Task requirements:
What this exercise calls for is an exact copy of the data.

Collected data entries
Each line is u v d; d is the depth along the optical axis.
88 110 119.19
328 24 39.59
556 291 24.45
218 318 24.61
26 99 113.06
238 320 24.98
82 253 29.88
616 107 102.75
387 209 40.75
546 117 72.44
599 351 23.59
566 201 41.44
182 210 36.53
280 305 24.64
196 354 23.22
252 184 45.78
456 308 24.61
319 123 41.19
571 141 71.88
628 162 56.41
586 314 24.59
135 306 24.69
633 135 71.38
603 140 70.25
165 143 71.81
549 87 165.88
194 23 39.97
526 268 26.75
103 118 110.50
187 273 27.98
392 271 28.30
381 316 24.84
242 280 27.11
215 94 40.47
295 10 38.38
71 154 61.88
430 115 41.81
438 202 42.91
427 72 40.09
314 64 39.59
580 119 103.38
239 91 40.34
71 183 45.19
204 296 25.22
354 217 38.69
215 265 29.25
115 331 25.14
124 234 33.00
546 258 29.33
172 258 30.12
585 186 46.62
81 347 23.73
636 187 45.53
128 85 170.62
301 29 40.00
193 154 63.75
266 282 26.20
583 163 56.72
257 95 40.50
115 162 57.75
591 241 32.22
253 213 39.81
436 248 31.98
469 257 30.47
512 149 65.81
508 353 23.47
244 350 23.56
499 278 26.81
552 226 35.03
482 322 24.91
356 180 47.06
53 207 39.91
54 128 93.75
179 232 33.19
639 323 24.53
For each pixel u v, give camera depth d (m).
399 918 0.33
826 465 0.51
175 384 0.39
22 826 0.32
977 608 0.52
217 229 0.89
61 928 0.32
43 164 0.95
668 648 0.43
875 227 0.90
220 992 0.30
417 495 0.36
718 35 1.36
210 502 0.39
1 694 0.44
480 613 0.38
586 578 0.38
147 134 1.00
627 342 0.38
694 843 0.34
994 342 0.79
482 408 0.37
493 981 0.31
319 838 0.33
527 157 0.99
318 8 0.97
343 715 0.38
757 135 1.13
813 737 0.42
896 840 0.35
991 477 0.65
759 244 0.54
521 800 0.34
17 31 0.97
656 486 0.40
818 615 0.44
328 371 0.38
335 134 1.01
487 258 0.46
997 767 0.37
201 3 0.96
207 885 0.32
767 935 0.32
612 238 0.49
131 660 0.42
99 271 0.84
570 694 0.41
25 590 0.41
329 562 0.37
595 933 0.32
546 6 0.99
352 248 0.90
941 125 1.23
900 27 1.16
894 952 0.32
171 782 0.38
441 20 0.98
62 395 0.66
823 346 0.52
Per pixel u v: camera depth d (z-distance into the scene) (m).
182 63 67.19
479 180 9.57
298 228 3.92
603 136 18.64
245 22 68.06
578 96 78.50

Result of this exercise:
Each line is u v d; d is the depth along the optical axis.
88 110 119.19
328 24 39.59
556 291 24.45
218 318 24.61
26 99 113.06
238 320 24.98
82 253 29.88
616 107 102.75
387 209 40.75
546 117 72.44
599 351 23.59
566 201 41.44
182 210 36.53
280 305 24.64
196 354 23.22
252 184 45.78
456 308 24.61
319 123 41.19
571 141 71.88
628 162 56.41
586 314 24.59
135 306 24.69
633 135 71.38
603 140 70.25
165 143 71.81
549 87 165.88
194 23 39.97
526 268 26.75
103 118 110.50
187 273 27.98
392 271 28.30
381 316 24.84
242 280 27.11
215 94 40.47
295 10 38.38
71 154 61.88
430 115 41.81
438 202 42.91
427 72 40.09
314 64 39.59
580 119 103.38
239 91 40.34
71 183 45.19
204 296 25.22
354 217 38.69
215 265 29.25
115 331 25.14
124 234 33.00
546 258 29.33
172 258 30.12
585 186 46.62
81 347 23.73
636 187 45.53
128 85 170.62
301 29 40.00
193 154 63.75
266 282 26.20
583 163 56.72
257 95 40.50
115 162 57.75
591 241 32.22
253 213 39.81
436 248 31.98
469 257 30.47
512 149 65.81
508 353 23.47
244 350 23.56
499 278 26.81
552 226 35.03
482 322 24.91
356 180 47.06
53 207 39.91
54 128 93.75
179 232 33.19
639 323 24.53
For each pixel u v, give camera depth d (m).
399 918 0.33
826 465 0.51
175 384 0.39
22 826 0.32
977 608 0.52
217 229 0.89
61 928 0.32
43 164 0.95
668 648 0.43
875 227 0.90
220 992 0.30
417 495 0.36
718 35 1.36
210 502 0.39
1 694 0.44
480 613 0.38
586 578 0.38
147 134 1.00
627 342 0.38
694 843 0.34
994 342 0.79
482 408 0.37
493 981 0.31
319 838 0.33
527 157 0.99
318 8 0.97
343 715 0.38
757 135 1.13
813 737 0.42
896 840 0.35
991 477 0.65
759 244 0.54
521 800 0.34
17 31 0.97
656 486 0.40
818 615 0.44
328 371 0.38
335 134 1.01
487 258 0.46
997 767 0.37
201 3 0.96
207 885 0.32
767 935 0.32
612 238 0.49
131 660 0.42
99 271 0.84
570 694 0.41
25 590 0.41
329 562 0.37
595 933 0.32
546 6 0.99
352 248 0.90
941 125 1.23
900 27 1.16
894 952 0.32
171 782 0.38
441 20 0.98
62 395 0.66
823 346 0.52
Per pixel u v: camera depth d (z-distance into the scene) (m).
182 63 67.19
479 180 9.57
298 228 3.92
603 136 18.64
245 22 68.06
578 96 78.50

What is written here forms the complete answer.